Houghton County Marina is located just east of the Portage Lake Lift Bridge. The marina features 44 seasonal boat slips and 10 transient slips. The boat launch at Houghton County Marina features two ramps on the Portage Canal. There are picnic tables and restrooms are available near the boat slips, and the marina also offers showers, laundry, pump-out, fuel, ice, and electrical service. The harbormaster is on duty from May 1 through October 31. Houghton County Marina provides a beautiful view of Houghton's waterfront area. Downtown Hancock is less than a half mile from the marina. You can use the sidewalk on the bridge to cross the canal to Houghton, which has several stores and restaurants in its downtown area. For more details, call 906-482-6010 between May 1 and October 31, or call 906-482-8307 during other parts of the year.

On the west side of Hancock, there is a boat launch with a small parking area.

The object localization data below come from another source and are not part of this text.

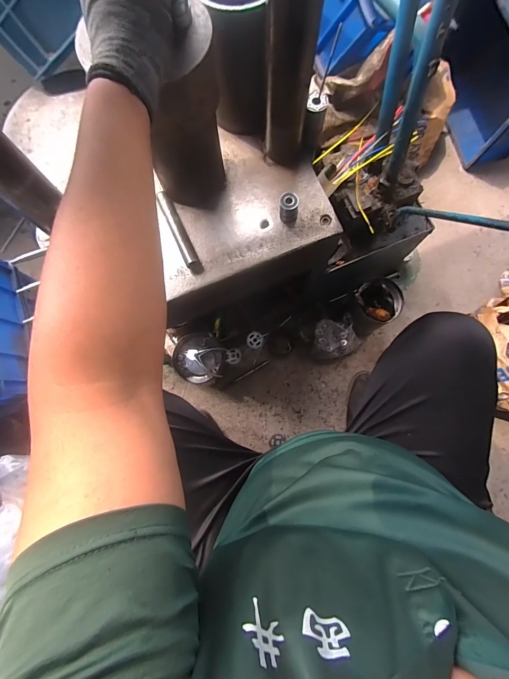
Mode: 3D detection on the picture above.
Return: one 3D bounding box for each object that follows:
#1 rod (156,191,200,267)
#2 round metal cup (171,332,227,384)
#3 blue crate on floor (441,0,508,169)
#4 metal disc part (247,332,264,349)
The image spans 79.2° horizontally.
[{"bbox_3d":[-0.128,-0.182,0.513,0.022,0.020,0.133,-25,79,-4],"label":"rod"},{"bbox_3d":[-0.139,0.045,0.783,0.133,0.047,0.129,27,80,6],"label":"round metal cup"},{"bbox_3d":[0.722,-0.794,0.927,0.147,0.318,0.411,-14,79,-2],"label":"blue crate on floor"},{"bbox_3d":[0.001,0.002,0.922,0.049,0.005,0.051,-11,79,-1],"label":"metal disc part"}]

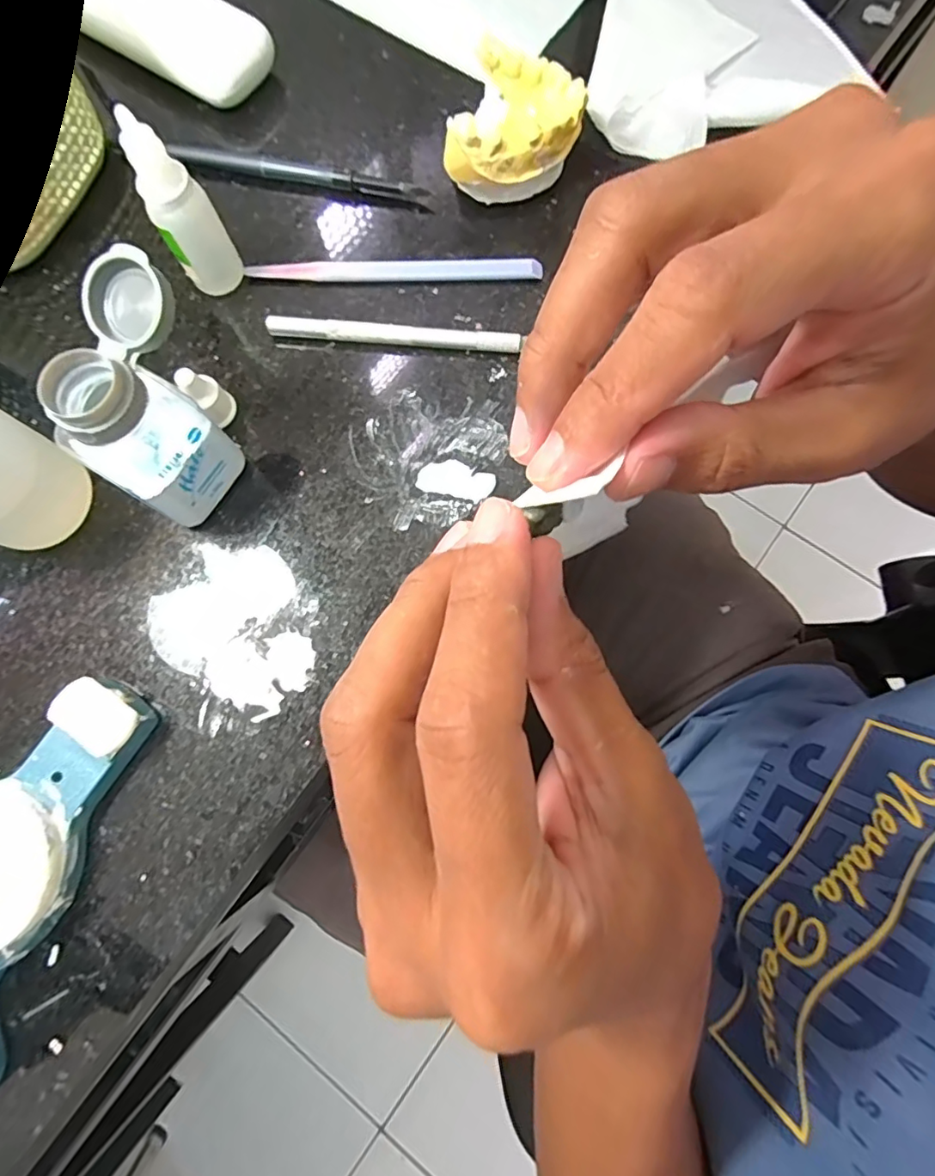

The launch is located north of Hancock Beach on the west side of M-203.

On the Houghton side of the canal, recreational boats can be launched on to the Portage Canal from the boat ramp that is west of the Portage Lake Lift Bridge. Parking for boat trailers is available under the bridge.

Kayaks can be launched from the wooden dock at Hancock Beach, which is at the west end of the beach. On the Houghton side of the canal, kayaks can be launched from East Houghton Waterfront Park.

Note: when Lake Superior is very rough and producing surging waves, it can produce wavier conditions near the mouth of the Portage Canal.

Fishing

The Keweenaw Waterway, which includes the Portage Canal and Portage Lake, is known for walleye and northern pike.

Fishermen can cast their lines from the boardwalk area at Porvoo Park and from a wooden pier that is west of the Ramada Inn.

The Keweenaw Peninsula features several inland lakes that are good for fishing, such as Lac La Belle, Lake Medora, and Torch Lake. Copper Harbor also hosts the annual Copper Harbor Splake Ice Fishing Tournament in March.

A valid fishing license is required to fish on Michigan lakes and waterways, and you can get a Michigan fishing license online at the Michigan DNR E-License web site and at bait shops and sporting goods stores.

Lighthouse

The Keweenaw Upper Entrance Light is located about 10 miles northwest of Hancock at F.J. McLain State Park. The pier light was built in 1950 and serves as a guide for ships on Lake Superior near the mouth of the Portage Canal.

More About Hancock

Hancock is a city full of history. Copper mining played a significant role in the city's past, with the Quincy Mining Company establishing the community in 1859. For more about Hancock's historic places to see and visit, please see the Historic Locations & Attractions page.

The town is proud of its Finnish heritage and hosts the Finnish American Heritage Center and Finlandia University. Porvoo Park, located near the Portage Canal, is named for its sister-city in Finland, Porvoo.

From June through September, the Hancock "Tori" Farmers Market features vegetables, fruit, fresh baked goods, jams, jellies, and crafts near downtown Hancock, west of First United Methodist Church. The market is held from 9 a.m. to 2 p.m. on the grassy area in front of the old middle school on Quincy Street/US-41, which is a one-way street going west.

Hancock's downtown area has several stores and family restaurants along Quincy Street/US-41. Just north of downtown on US-41, you can buy groceries at Pat's Foods. You can also find more eateries, shops, and hotels across the Portage Lake Lift Bridge in Houghton.

Best Western and Ramada Inn are the two hotel choices in Hancock. Ramada Inn has a scenic location right on the Portage Canal.

You can also find more eateries, shops, and hotels in nearby Houghton.